Sunday, July 25, 2010

A new dimension in whatever

There's another update here from San Diego Comic-Con. The news here is that people involved in the movie industry are expressing skepticism about the future of 3D movies. I tend to agree with them, and I don't think this is nostalgia or fear of change on my part.

Here's the thing. Synchronized sound was invented in the late twenties. It was adopted almost immediately in all American films. The talkies took over not in FDR's time, but in Hoover's. Filming in color became possible at around the same time. It took a little longer to hit its sttride, because of the Depression and World War II. It took off after the war, becoming the norm in about another five years.

So the two biggest changes implemented in film to date were phased in--respectively--over periods of about two years and something like fifteen.
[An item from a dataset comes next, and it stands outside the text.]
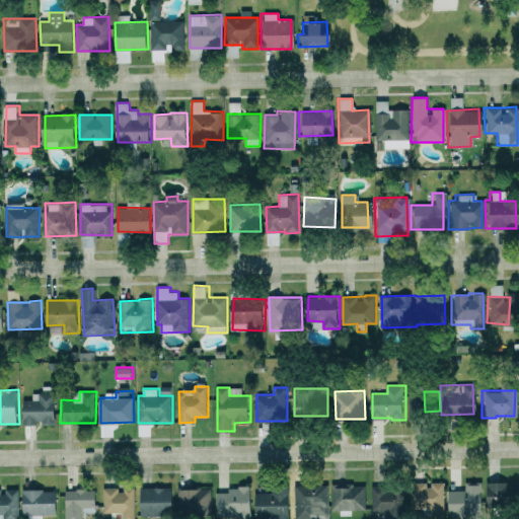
[(56,424),(57,392),(41,392),(40,400),(23,400),(22,425),(38,425),(38,423),(56,424)]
By contrast 3-D has been an option for about sixty years without catching on. Now, things have changed and the technology is more sophisticated now. Duh. Telephones are now glowing all-purpose robot pals that you carry on your person at all times. But the problem with three dimensional film has never been technical. It's psychological. For the technology to seem worth the effort to the audience, there have to be effects and scenes that make unique use of the third dimension. And these are almost always so cheesy as to become more of a laughingstock than a draw. Which is one reason most of the big 3-D movies of the recent past and near future are 2-d movies converted without the approvial of their directors, Tim Burton and Michel Gondry included in this number.

This is just musing, and I could be wrong. If every movie within five years becomes a giant moving snowglobe, what will I do? As Kevin Costner said in The Untouchables, have a drink.


susan said...

I think the movie industry is making a desperate attempt to get people away from their home movie systems and netflix (streaming or otherwise). I agree with you and also with Roger Ebert who wrote an excellent overview about 3-d a couple of months ago. Avatar was good in 3-d but equally enjoyable a few months later when we watched it at home in regular d.

Ben said...

Ah, thank you for both the comment and the link. And you reminded me of something I wanted to say earlier. Yes, Avatar is an amazing accomplishment. But what most people don't know is that James Cameron spent more than 15 years on it. He had most of the movie in his notebook before he started shooting Titanic. So if the majority of directors had zillion dollar budgets and infinite lifespans then yeah, this might sweep the world. But that ain't really so.